6.  Verizon has already engaged!  Almost every driver interviewed referenced the arrival of Verizon as the title sponsor of the series.  They know what they have: a motivated, committed, engaged sponsor with boatloads of money and a desire to partner with the series.  Their first commercial said, “A title sponsor has a certain responsibility to push the sport.”  Yeah, not quite sure IZOD saw it that way.  The Verizon ad referenced the cars, fans, and the technology.  Consider the game changed.

7.  TV often misses back of the pack moves on a street course.  It’s the nature of the medium.  Graham Rahal made a mad dash at the start to pick up multiple spots at the start.  From that beginning, he moved to mid-pack and stayed there.  The more impressive feat was Josef Newgarden moving from the last spot on the grid to finish ninth.  It wasn’t a series of youthful banzai moves but instead a series of passes that were of the stalk and pass variety.  The boy is growing up.
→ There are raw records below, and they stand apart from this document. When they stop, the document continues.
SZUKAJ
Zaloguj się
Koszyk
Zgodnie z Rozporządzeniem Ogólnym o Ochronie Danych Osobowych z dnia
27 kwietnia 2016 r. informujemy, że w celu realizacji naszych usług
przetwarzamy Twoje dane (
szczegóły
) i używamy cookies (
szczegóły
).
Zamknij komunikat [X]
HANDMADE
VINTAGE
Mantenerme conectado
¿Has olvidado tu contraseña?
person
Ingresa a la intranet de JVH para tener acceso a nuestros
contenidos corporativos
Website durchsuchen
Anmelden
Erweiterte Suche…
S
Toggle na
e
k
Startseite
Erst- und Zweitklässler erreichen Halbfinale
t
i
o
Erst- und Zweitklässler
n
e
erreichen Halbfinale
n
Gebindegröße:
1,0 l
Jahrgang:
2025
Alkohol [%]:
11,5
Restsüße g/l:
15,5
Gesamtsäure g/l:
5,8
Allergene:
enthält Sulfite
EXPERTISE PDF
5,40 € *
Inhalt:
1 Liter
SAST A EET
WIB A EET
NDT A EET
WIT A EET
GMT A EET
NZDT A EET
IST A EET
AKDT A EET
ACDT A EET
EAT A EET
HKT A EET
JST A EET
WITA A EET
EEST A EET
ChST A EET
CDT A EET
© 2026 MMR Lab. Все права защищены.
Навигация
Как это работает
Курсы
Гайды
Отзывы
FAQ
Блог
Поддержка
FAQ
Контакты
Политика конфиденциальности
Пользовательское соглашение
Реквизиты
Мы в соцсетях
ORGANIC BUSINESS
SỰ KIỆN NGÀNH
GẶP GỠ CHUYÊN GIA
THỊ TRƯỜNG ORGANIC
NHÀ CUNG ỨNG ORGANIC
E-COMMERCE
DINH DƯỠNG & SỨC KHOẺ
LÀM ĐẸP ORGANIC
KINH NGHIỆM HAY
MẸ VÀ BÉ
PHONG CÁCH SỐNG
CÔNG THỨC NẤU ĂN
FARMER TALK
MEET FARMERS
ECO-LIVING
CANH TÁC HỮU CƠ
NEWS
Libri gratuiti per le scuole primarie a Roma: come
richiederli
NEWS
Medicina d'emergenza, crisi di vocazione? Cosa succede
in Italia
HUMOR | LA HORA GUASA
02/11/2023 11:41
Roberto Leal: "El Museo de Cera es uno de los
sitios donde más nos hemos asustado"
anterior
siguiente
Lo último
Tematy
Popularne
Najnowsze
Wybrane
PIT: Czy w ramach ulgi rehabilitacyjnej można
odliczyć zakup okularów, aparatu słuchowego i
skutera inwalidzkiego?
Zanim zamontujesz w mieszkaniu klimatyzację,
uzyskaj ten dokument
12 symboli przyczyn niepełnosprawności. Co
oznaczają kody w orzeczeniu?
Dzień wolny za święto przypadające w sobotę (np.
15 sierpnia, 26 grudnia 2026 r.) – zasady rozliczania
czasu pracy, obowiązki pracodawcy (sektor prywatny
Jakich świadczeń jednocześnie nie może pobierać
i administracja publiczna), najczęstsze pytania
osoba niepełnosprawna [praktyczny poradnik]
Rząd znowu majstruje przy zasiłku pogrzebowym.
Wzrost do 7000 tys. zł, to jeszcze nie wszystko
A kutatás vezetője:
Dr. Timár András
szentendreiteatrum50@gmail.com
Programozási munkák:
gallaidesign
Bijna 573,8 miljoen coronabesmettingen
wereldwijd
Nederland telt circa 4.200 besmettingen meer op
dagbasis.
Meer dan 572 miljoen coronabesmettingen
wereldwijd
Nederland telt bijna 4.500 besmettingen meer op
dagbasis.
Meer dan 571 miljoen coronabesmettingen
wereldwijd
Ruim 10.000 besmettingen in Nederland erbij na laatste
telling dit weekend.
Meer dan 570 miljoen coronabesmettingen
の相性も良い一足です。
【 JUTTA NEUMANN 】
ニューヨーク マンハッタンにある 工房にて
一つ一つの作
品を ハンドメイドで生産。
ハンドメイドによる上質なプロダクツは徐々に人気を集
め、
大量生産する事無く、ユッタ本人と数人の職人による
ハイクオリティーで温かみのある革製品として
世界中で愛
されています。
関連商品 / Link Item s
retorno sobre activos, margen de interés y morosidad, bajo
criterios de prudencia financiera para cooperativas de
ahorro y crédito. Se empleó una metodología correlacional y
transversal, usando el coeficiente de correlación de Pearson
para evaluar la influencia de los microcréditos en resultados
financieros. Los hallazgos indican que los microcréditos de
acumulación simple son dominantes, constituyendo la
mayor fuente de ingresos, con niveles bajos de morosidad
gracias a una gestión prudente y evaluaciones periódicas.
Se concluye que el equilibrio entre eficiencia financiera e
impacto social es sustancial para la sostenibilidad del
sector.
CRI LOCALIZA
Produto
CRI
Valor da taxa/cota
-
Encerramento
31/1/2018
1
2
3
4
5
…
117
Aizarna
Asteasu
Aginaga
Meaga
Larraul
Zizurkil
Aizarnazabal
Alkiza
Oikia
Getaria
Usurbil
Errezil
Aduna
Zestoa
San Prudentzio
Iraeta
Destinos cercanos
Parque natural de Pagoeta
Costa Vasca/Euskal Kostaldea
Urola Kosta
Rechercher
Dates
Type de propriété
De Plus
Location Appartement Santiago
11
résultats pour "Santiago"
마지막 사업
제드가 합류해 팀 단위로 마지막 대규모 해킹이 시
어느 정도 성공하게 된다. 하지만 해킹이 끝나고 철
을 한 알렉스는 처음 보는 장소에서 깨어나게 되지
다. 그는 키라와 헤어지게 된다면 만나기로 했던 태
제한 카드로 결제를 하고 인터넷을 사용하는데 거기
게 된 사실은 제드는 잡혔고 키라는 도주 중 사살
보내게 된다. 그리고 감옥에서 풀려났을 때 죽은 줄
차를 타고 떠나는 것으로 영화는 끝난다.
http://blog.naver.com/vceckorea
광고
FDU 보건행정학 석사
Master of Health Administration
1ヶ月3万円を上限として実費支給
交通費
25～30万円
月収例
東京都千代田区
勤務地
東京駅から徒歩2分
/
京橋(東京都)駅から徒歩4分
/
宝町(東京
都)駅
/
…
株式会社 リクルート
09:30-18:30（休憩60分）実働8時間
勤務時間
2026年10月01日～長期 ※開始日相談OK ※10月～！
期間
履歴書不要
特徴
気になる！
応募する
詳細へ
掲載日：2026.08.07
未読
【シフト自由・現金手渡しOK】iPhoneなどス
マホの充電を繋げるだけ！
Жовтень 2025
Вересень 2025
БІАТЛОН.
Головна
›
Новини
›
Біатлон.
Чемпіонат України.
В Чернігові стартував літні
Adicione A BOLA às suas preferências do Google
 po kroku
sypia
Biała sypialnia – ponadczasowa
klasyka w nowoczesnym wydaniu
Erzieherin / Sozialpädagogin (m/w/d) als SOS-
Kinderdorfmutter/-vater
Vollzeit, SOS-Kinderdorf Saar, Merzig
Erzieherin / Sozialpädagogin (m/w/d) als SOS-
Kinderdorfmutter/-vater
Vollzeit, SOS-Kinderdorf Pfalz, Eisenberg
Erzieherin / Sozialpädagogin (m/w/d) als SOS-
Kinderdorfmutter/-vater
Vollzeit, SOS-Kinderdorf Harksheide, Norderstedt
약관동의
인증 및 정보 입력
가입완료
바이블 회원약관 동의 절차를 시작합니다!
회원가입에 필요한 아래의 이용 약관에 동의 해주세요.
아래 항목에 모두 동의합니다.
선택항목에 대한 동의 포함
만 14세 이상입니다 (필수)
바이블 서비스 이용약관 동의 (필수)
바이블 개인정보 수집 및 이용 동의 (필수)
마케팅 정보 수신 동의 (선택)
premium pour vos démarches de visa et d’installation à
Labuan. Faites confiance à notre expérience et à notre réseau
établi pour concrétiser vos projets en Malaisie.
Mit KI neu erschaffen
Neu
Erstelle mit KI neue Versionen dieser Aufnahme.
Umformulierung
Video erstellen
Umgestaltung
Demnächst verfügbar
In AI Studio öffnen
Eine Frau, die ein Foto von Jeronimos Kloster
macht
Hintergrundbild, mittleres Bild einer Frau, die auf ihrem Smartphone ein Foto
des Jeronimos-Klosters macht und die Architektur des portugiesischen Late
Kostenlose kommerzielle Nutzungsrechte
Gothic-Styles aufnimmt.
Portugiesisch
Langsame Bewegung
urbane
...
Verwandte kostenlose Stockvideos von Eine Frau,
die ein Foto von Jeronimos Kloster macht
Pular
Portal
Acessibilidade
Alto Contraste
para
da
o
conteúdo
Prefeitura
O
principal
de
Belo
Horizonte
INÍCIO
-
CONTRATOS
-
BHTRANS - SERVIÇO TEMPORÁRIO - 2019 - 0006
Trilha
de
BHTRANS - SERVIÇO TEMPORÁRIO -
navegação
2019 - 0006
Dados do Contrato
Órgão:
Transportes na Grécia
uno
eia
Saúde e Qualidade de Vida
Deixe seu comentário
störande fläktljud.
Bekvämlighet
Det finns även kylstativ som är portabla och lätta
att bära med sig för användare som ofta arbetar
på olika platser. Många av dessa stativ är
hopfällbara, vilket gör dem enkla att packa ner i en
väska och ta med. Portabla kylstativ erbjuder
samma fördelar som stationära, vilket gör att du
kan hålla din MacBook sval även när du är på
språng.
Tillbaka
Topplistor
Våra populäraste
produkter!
If TV didn’t show it, then how do I know about it?  The IMS Radio Network.  They make everything exciting.  Take a cue, ABC.  Enthusiasm is a good thing.

8.  One storyline of the race was Tony Kanaan’s move to Chip Ganassi Racing.  The sparks didn’t fly, though.  He moved to the top ten and just stayed there.  At the end of the race, he said his fuel-saver knob fell off at the beginning of the race.  The knob FELL OFF!  Some Gorilla Glue will take care of that, guys.  And make sure to put some on all the trophies this year, too.

9.  I guess Tim Cindric doesn’t have to eat his rivalry comment about Chip Ganassi Racing just yet.  Will Power dominated the second half of the race as Chevrolet put three motors in the top five and Andretti Autosport’s Ryan Hunter-Reay finished second with Honda power.  Jack Hawksworth for Bryan Herta Racing is pretty salty for a rookie, and you can expect Simon Pagenaud for Sam Schmidt Motorsports and Justin Wilson for  Dale Coyne Racing to find victory circle this year.  One of the strengths of the series is that so many teams can win any race.

10.  Will Power’s game of here-I-go-no-I-don’t on a restart ruined the days of Jack Hawksworth and Marco Andretti and certainly seemed to be aimed at teammate Helio Castroneves’ proclivity to jump restarts.  In other words, it was just another bit of auto racing gamesmanship.  Power tried to rationalize that he did not apply the brakes but did lift only because he was confused by the green flag being displayed before the restart zone.  Really, Will?  You slowed down because you saw the green flag?  You looked liked a shifty-eyed school boy caught cribbing for a test in the post-race interview.  The highlight was Power’s teammate Castroneves jokingly calling Power a “wanker.”  Don’t you love it when meaning gets lost in translation?  Helio may want to have that translated into Portuguese before he uses it again.  Or just call him a “tosser” next time.

There you go.  “Ten worthless opinions” is the only place you’ll find Aussie slang, Gorilla Glue, Jack Arute, and the Verizon IndyCar Series all in one convenient location.